3.3 Framework Cross-Walk Mapping

The system maintains static O(1) mapping tables (core/mcp_threat_classifier.py) between the MCP taxonomy and compliance frameworks. These cross-walks enable automatic annotation resembling schema alignment strategies:

  • MCP to OWASP LLM Top 10: e.g., MCP-19 (Direct Injection) $\rightarrow$ LLM01.
  • MCP to OWASP Agentic Top 10: e.g., MCP-19 $\rightarrow$ ASI01.

This mirrors ontology linking strategies used in hybrid taxonomy systems.
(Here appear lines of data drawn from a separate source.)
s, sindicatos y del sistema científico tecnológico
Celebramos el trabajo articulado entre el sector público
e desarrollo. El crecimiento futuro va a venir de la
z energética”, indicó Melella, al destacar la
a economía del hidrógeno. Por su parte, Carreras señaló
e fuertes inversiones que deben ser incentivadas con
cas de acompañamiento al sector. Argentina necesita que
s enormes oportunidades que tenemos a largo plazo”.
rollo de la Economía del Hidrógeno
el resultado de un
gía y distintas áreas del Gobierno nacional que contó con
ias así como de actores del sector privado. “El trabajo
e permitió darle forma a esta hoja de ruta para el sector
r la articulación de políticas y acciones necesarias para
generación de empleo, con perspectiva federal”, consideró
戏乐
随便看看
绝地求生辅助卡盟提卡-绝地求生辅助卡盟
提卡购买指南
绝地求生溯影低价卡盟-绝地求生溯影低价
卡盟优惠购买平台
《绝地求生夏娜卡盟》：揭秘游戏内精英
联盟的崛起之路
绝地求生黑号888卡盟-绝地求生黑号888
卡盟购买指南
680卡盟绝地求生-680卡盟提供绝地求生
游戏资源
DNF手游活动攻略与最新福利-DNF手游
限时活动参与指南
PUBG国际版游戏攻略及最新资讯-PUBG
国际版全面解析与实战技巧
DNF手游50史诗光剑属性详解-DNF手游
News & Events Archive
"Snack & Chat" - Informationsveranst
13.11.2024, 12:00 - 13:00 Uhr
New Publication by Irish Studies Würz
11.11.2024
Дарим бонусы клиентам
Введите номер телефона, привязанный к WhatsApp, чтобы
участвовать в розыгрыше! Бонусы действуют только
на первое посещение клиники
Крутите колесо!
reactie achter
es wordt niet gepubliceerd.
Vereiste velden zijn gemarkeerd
4. Appendix: Key Technical Concepts

Concept Technical Justification
Schema-aware Prompting Reduces hallucination by enforcing output structure and semantic constraints via CoT and JSON schema validation.
Neuro-symbolic Extraction Combines probabilistic LLM inference with deterministic regex/symbolic rules to ensure high recall and precision.
Ontology Constraints Enforces coherent graph structure by restricting extraction to defined entity types (Threat, Component) and relations.
Entity Resolution Prevents graph fragmentation using multi-stage canonicalization (O(1) lookup + Jaccard similarity).
Context-Aware Batching Optimizes LLM attention windows and throughput by processing intelligence in semantically grouped batches.
Dynamic Query Expansion Maximizes intelligence recall by iteratively relaxing search constraints until relevant results are found.